The algorithm guarantees that the first case cannot happen. ALL_OR_NOTHING_DURABLE_PUT doesn't begin CAREFUL_PUT on data D1 until after the completion of its CAREFUL_PUT on data D0 . At most one of the two copies could be BAD because of a system crash during CAREFUL_PUT. Thus if the first copy ( D0 ) is BAD, then we expect that the second one ( D1 ) is OK.

The risk of the second case is real, but we have assumed its probability to be small: it arises only if there is a random decay of D1 in a time much shorter than \(T_d\). In reading D1 we have an opportunity to detect that error through the status value, but we have no way to recover when both data copies are damaged, so this detectable error must be classified as untolerated. All we can do is pass a status report along to the application so that it knows that there was an untolerated error.

There is one currently unnecessary step hidden in the SALVAGE program: if D0 is BAD, nothing is gained by copying D1 onto D0 since ALL_OR_NOTHING_DURABLE_PUT, which called SALVAGE, will immediately overwrite D0 with new data. The step is included because it allows SALVAGE to be used in a refinement of the algorithm.

In the absence of decay events, this algorithm would be just as good as the all-or-nothing procedures of Figures \(3.3.1\) and \(3.3.2\), and it would perform somewhat better, since it involves only two copies. Assuming that errors are rare enough that recovery operations do not dominate performance, the usual cost of ALL_OR_NOTHING_DURABLE_GET is just one disk read, compared with three in the ALL_OR_NOTHING_GET algorithm. The cost of ALL_OR_NOTHING_DURABLE_PUT is two disk reads (in SALVAGE) and two disk writes, compared with three disk reads and three disk writes for the ALL_OR_NOTHING_PUT algorithm.

That analysis is based on a decay-free system. To deal with decay events, thus making the scheme both all-or-nothing and durable, the designer adopts two ideas from the discussion of durability in Chapter 2, the second of which eats up some of the better performance:

Place the two copies, D0and D1 , in independent decay sets (for example, write them on two different disk drives, preferably from different vendors).
Have a clerk run the SALVAGE program on every atomic sector at least once every \(T_d\) seconds.

The clerk running the SALVAGE program performs \(2N\) disk reads every \(T_d\) seconds to maintain \(N\) durable sectors. This extra expense is the price of durability against disk decay. The performance cost of the clerk depends on the choice of \(T_d\), the value of \(N\), and the priority of the clerk. Since the expected operational lifetime of a hard disk is usually several years, setting \(T_d\) to a few weeks should make the chance of untolerated failure from decay negligible, especially if there is also an operating practice to routinely replace disks well before they reach their expected operational lifetime. A modern hard disk with a capacity of one terabyte would have about \(N = 10^9\) kilobyte-sized sectors. If it takes 10 milliseconds to read a sector, it would take about \(2 \times 10^7\) seconds, or two days, for a clerk to read all of the contents of two one-terabyte hard disks. If the work of the clerk is scheduled to occur at night, or uses a priority system that runs the clerk when the system is otherwise not being used heavily, that reading can spread out over a few weeks and the performance impact can be minor.

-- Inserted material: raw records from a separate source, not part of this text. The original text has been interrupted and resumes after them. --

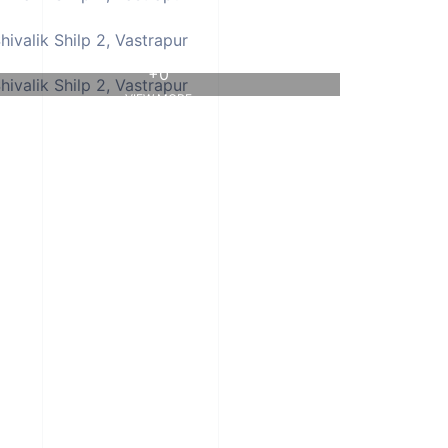
+0
VIEW MORE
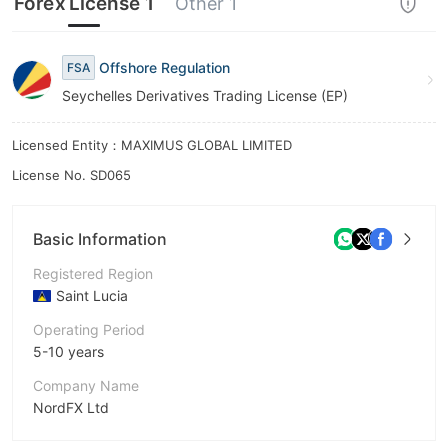
Forex License 1
Other 1
Offshore Regulation
FSA
Seychelles Derivatives Trading License (EP)
Licensed Entity：MAXIMUS GLOBAL LIMITED
License No. SD065
Basic Information
Registered Region
Saint Lucia
Operating Period
5-10 years
Company Name
NordFX Ltd
Abbreviation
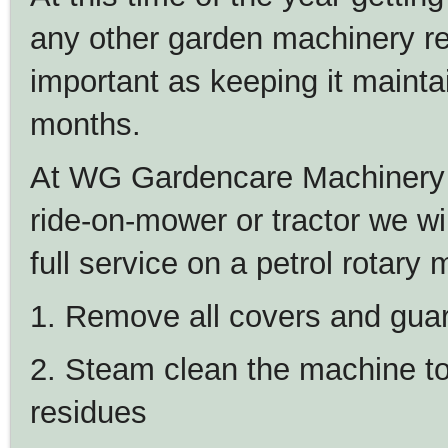
any other garden machinery re
important as keeping it maint
months.
At WG Gardencare Machinery 
ride-on-mower or tractor we wil
full service on a petrol rotary
1. Remove all covers and gua
2. Steam clean the machine to
residues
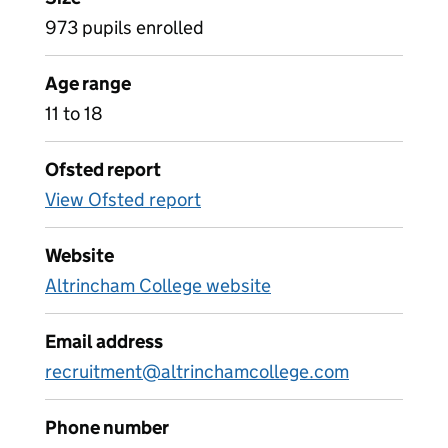
973 pupils enrolled
Age range
11 to 18
Ofsted report
View Ofsted report
Website
Altrincham College website
Email address
recruitment@altrinchamcollege.com
Phone number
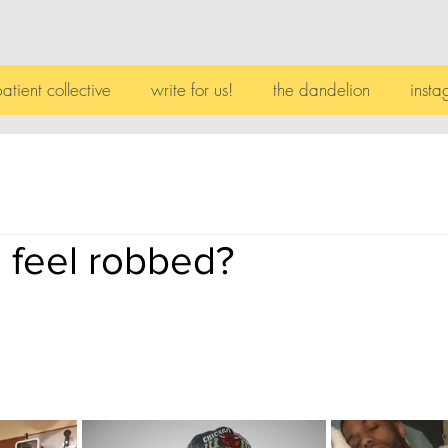
patient collective
write for us!
the dandelion
insta
 feel robbed?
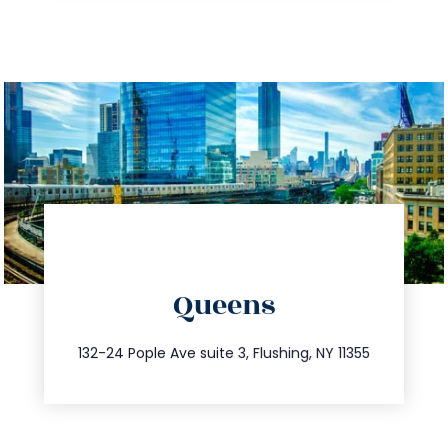
directions
Queens
info@trustsandestate.com
347.809.5539
132-24 Pople Ave suite 3, Flushing, NY 11355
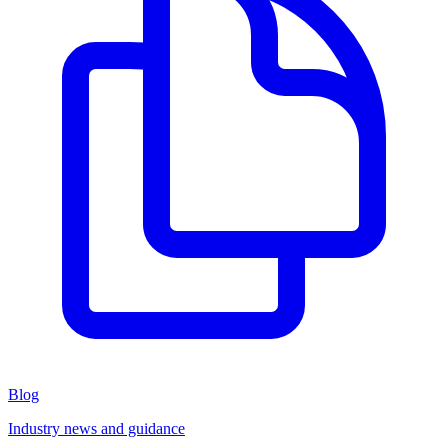
Blog
Industry news and guidance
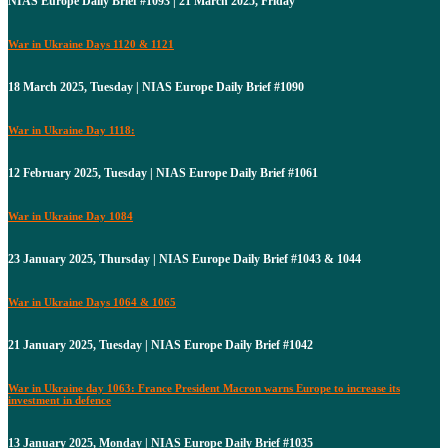
NIAS Europe Daily Brief #1093 | 21 March 2025, Friday
War in Ukraine Days 1120 & 1121
18 March 2025, Tuesday | NIAS Europe Daily Brief #1090
War in Ukraine Day 1118:
12 February 2025, Tuesday | NIAS Europe Daily Brief #1061
War in Ukraine Day 1084
23 January 2025, Thursday | NIAS Europe Daily Brief #1043 & 1044
War in Ukraine Days 1064 & 1065
21 January 2025, Tuesday | NIAS Europe Daily Brief #1042
War in Ukraine day 1063: France President Macron warns Europe to increase its
investment in defence
13 January 2025, Monday | NIAS Europe Daily Brief #1035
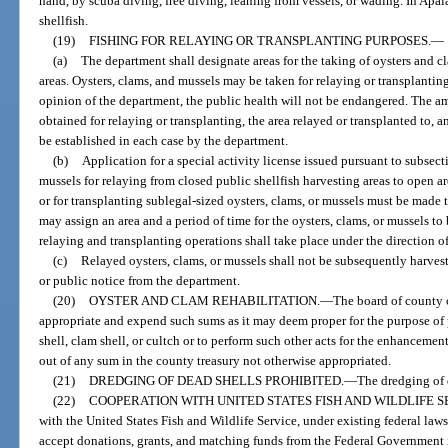
hand, by scuba diving, free diving, leaning from vessels, or wading. In Apala
shellfish.
(19)
FISHING FOR RELAYING OR TRANSPLANTING PURPOSES.
—
(a)
The department shall designate areas for the taking of oysters and cl
areas. Oysters, clams, and mussels may be taken for relaying or transplanting
opinion of the department, the public health will not be endangered. The am
obtained for relaying or transplanting, the area relayed or transplanted to, a
be established in each case by the department.
(b)
Application for a special activity license issued pursuant to subsecti
mussels for relaying from closed public shellfish harvesting areas to open are
or for transplanting sublegal-sized oysters, clams, or mussels must be made 
may assign an area and a period of time for the oysters, clams, or mussels to 
relaying and transplanting operations shall take place under the direction o
(c)
Relayed oysters, clams, or mussels shall not be subsequently harves
or public notice from the department.
(20)
OYSTER AND CLAM REHABILITATION.
—
The board of county 
appropriate and expend such sums as it may deem proper for the purpose of p
shell, clam shell, or cultch or to perform such other acts for the enhancement
out of any sum in the county treasury not otherwise appropriated.
(21)
DREDGING OF DEAD SHELLS PROHIBITED.
—
The dredging of d
(22)
COOPERATION WITH UNITED STATES FISH AND WILDLIFE S
with the United States Fish and Wildlife Service, under existing federal laws,
accept donations, grants, and matching funds from the Federal Government in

A few paragraphs above, it was mentioned that there is the potential for a refinement: If we also run the SALVAGE program on every atomic sector immediately following every system crash, then it should not be necessary to do it at the beginning of every ALL_OR_NOTHING_DURABLE_PUT. That variation, which is more economical if crashes are infrequent and disks are not too large, is due to Butler Lampson and Howard Sturgis [Suggestions for Further Reading 3.3.3]. It raises one minor concern, because it depends on the rarity of coincidence of two failures: the spontaneous decay of one data replica at about the same time that CAREFUL_PUT crashes in the middle of rewriting the other replica of that same sector. If we are convinced that such a coincidence is rare, we can declare it to be an untolerated error, and we have a self-consistent and more economical algorithm. With this scheme, the cost of ALL_OR_NOTHING_DURABLE_PUT reduces to just two disk writes.